Michigan Information & Research Service Inc.
Michigan Information & Research Service Inc.

Supremes Pump Up Parole Board's Power 

07/25/23 12:17 PM By Team MIRS

(Source: MIRS.news, Published 07/24/2023) A Michigan prisoner will get parole after the Michigan Supreme Court held Monday that the circuit and appeals courts substituted their judgment for that of the Parole Board's. 

 

In a unanimous opinion from Justice Brian Zahra, the justices held the Michigan Court of Appeals majority "applied the wrong analysis and ignored the discretion that the Legislature has assigned to the Parole Board." 

  

The justices held the appeals panel's ruling "effectively reweighed" evidence without "proper deference to the board." 

  

"This contravened the scheme established by the Legislature," Zahra wrote. "Reviewing courts must recognize that, even if there are substantial and compelling reasons to deny parole, a grant of parole is not an automatic abuse of discretion." 

  

Justice Kyra Bolden concurred, but wrote separately to "further tease out some of the facts" and history that made the case "such a difficult test for the courts." Included in her ruling was the challenge balancing the victim's safety and concern considering Robert Allen McBrayer's parole location is to an area in close proximity to the victim. 

  

McBrayer pleaded guilty in 1994 to two counts of first-degree criminal sexual conduct and was sentenced to concurrent prison terms of 20- to 40-years.

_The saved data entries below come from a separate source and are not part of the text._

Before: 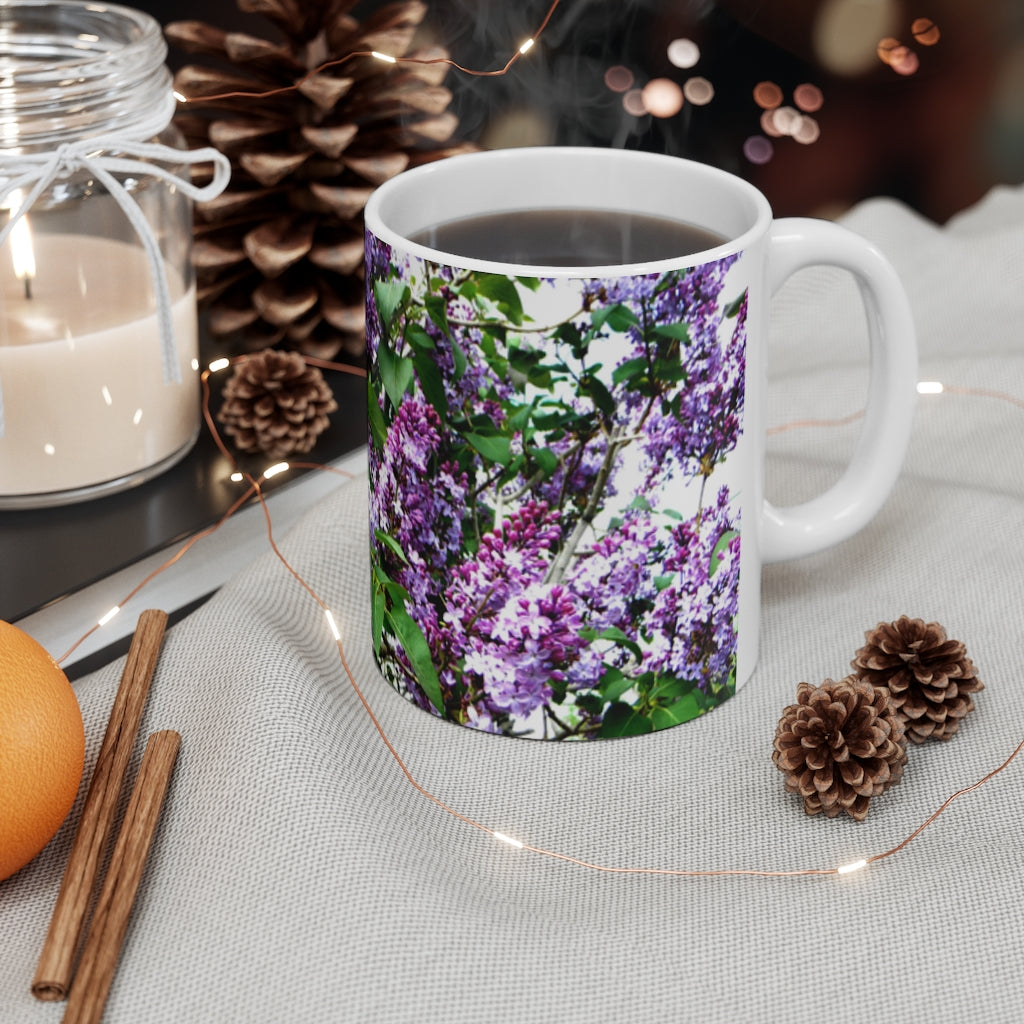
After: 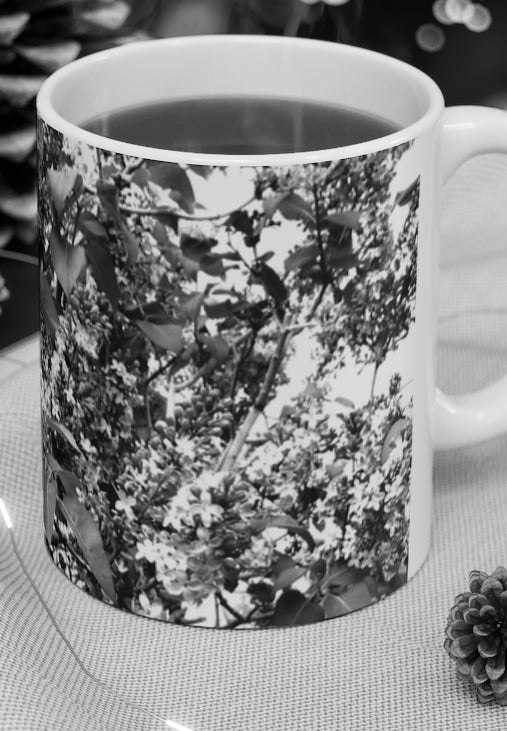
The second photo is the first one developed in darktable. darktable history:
crop: left 32.075%, top 10.976%, right 18.355%, bottom 17.596%
monochrome: on, module defaults
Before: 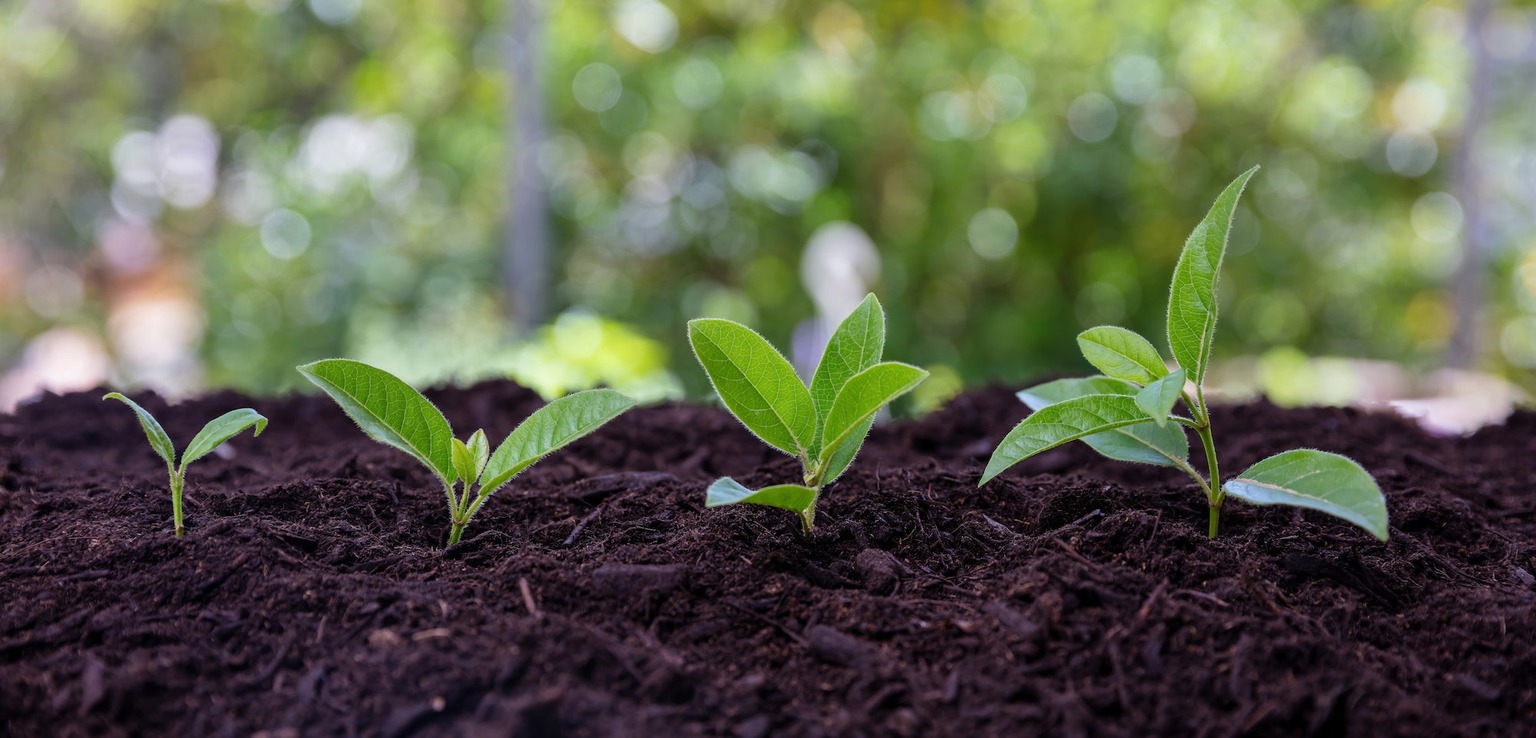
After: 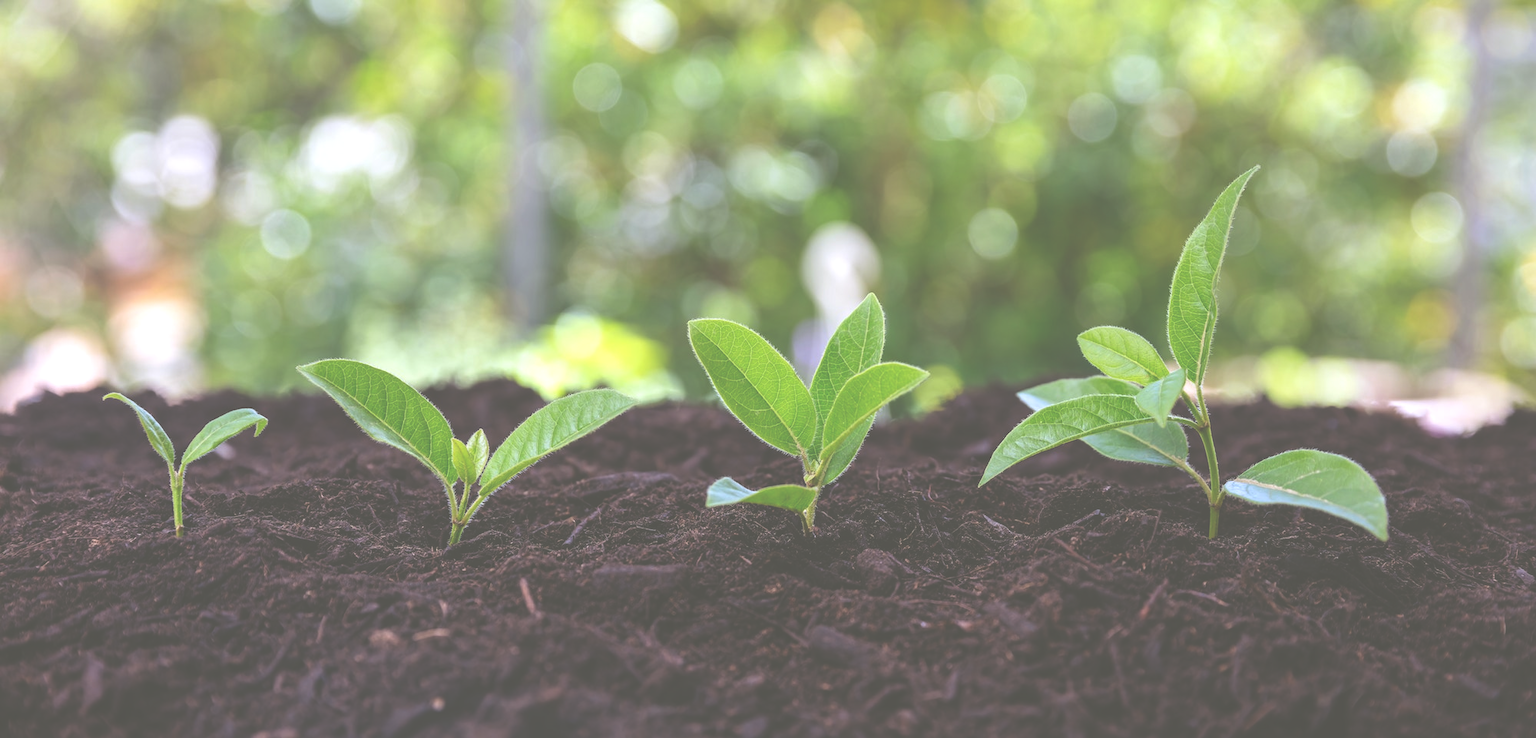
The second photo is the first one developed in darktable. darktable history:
exposure: black level correction -0.071, exposure 0.5 EV, compensate highlight preservation false
rgb curve: curves: ch2 [(0, 0) (0.567, 0.512) (1, 1)], mode RGB, independent channels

He became eligible for parole in January 2010, and the Parole Board granted him parole in 2011, 2015 and 2018, but the circuit court reversed the decisions on appeal. 

  

In November 2020, the Parole Board granted McBrayer parole for the fourth time and the circuit court again reversed that decision, which a split panel of the Court of Appeals affirmed. 

  

Justice David Viviano did not participate in the decision of the case because his sister, Judge Kathryn Viviano, was the presiding circuit court judge in the 2018 appeal.